Community
Milford Care Centre to Undergo €14m Reworks to Cater for Patients Seeking Palliative Care
Milford Care Centre to Undergo €14m Reworks to Cater for Patients Seeking Palliative Care – An Architect’s Impression of what the new development will look like.
Milford Care Centre to Undergo €14m Reworks to Cater for Patients Seeking Palliative Care
Developments worth up to €14 million are underway at Milford Care Centre to cater for the rise in people from across the Mid-West seeking palliative care.
Some €3.4m in funding has been provided by a number of billionaire JP McManus’s charitable funds to the Castletroy centre, which has been providing hospice care for 40 years.
A further €1.5m has been committed by the Health Service Executive, though the majority has been raised through Milford’s own fundraising initiatives and corporate fundraising.
The developments include a new 34-bed specialist in-patient palliative care unit and they will also expand the centre’s not-for-profit nursing home facility, from 47 beds to 68 single bedrooms, amounting to 102 beds between both facilities. At present 16 rooms in the palliative care centre are shared. The new hospice will entirely replace their existing hospice facilities.

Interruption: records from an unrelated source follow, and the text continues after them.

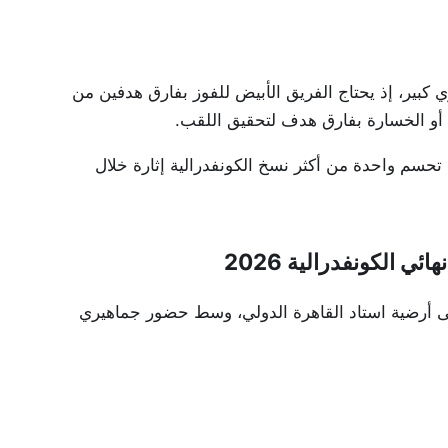
كبير، إذ يحتاج الفريق الأبيض للفوز بفارق هدفين من
دل أو الخسارة بفارق هدف لتحقيق اللقب.
 تحسم واحدة من أكثر نسخ الكونفدرالية إثارة خلال
ي الكونفدرالية 2026
مباراة المرتقبة مساء السبت 16 مايو 2026، على أرضية استاد القاهرة الدولي، وسط حضور جماهيري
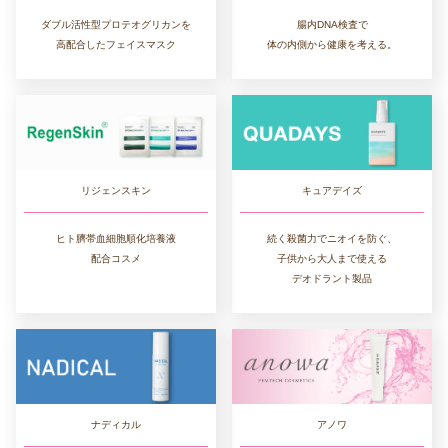
ダブル活性型プロテオグリカンを
腸内DNA検査で
高配合したフェイスマスク
体の内側から健康を考える。
リジェンスキン
キュアデイズ
ヒト臍帯血細胞順化培養液
続く殺菌力でニオイを防ぐ、
配合コスメ
子供から大人まで使える
デオドラント製品
ナディカル
アノワ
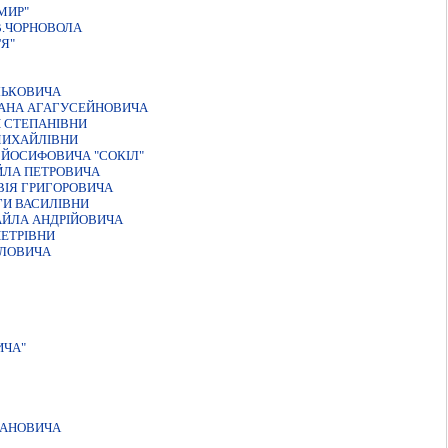
МИР"
В.ЧОРНОВОЛА
Я"
ЛЬКОВИЧА
МАНА АГАГУСЕЙНОВИЧА
И СТЕПАНIВНИ
МИХАЙЛIВНИ
 ЙОСИФОВИЧА "СОКІЛ"
ЙЛА ПЕТРОВИЧА
ВIЯ ГРИГОРОВИЧА
ГИ ВАСИЛІВНИ
АЙЛА АНДРІЙОВИЧА
ПЕТРIВНИ
ЙЛОВИЧА
ИЧА"
ПАНОВИЧА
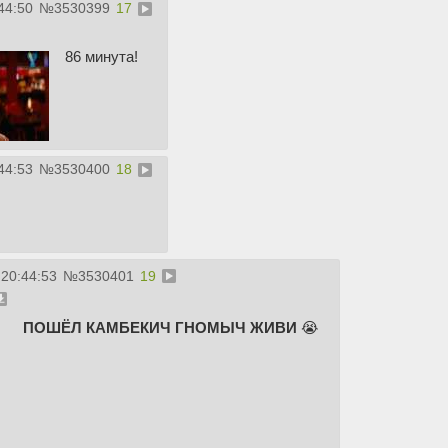
44:50
№
3530399
17
86 минута!
44:53
№
3530400
18
 20:44:53
№
3530401
19
ПОШЁЛ КАМБЕКИЧ ГНОМЫЧ ЖИВИ
😭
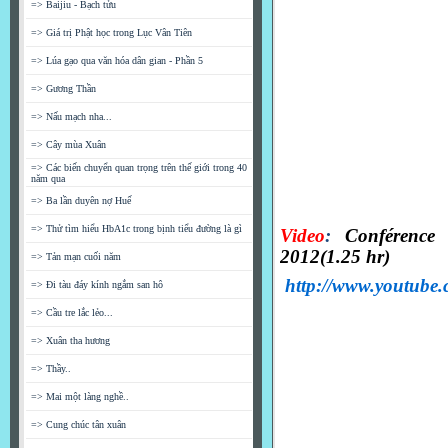
=> Baijiu - Bạch tửu
=> Giá trị Phật học trong Lục Vân Tiên
=> Lúa gạo qua văn hóa dân gian - Phần 5
=> Gương Thần
=> Nấu mạch nha...
=> Cây mùa Xuân
=> Các biến chuyển quan trọng trên thế giới trong 40
năm qua
=> Ba lần duyên nợ Huế
=> Thử tìm hiểu HbA1c trong bịnh tiểu đường là gì
Video
:
Conférence
2012(1.25 hr)
=> Tản mạn cuối năm
http://www.youtu
=> Đi tàu đáy kính ngắm san hô
=> Cầu tre lắc lẻo...
=> Xuân tha hương
=> Thầy..
=> Mai một làng nghề..
=> Cung chúc tân xuân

Pat Quinlan, chief executive of Milford, said the new facility will have all single rooms to allow for greater privacy for clients and their families, including those who will need to stay overnight: “We have seen a phenomenal growth in demand for our services. In 2012, we had 1,250 patients for hospice care, and now that has grown to over 1,700. We cover Clare, Limerick and north Tipperary so we really are the single specialist service for the entire Mid-West. It’s a Mid-West hospice – not just Limerick.”
“This new development will ensure that we have increased capacity for the future and that all of our service users will be given full respect and dignity at all times through the availability of all single rooms. We have and will very much continue to have a heavy reliance on voluntary fundraising,” said Mr Quinlan.
The developments were originally announced in February 2015 by Minister for Finance Michael Noonan. However, Mr Quinlan said that both developments “have now grown in terms of size and scale.”
The new hospice is due to be operational by this December, and the renovations to the nursing home will be finished by mid-2018. One of the upcoming fundraising events will be the second annual Milford Hospice Memorial Walk on Sunday, May 28.
It will be followed by an event where loved ones are invited to tie tribute ribbons in members of deceased family members and friends on a memorial tree.
Brendan Foley, father of the late Anthony Foley and a member of the historic Munster Rugby team which defeated the All-Blacks in Thomond Park in 1978, has praised this “wonderful concept”.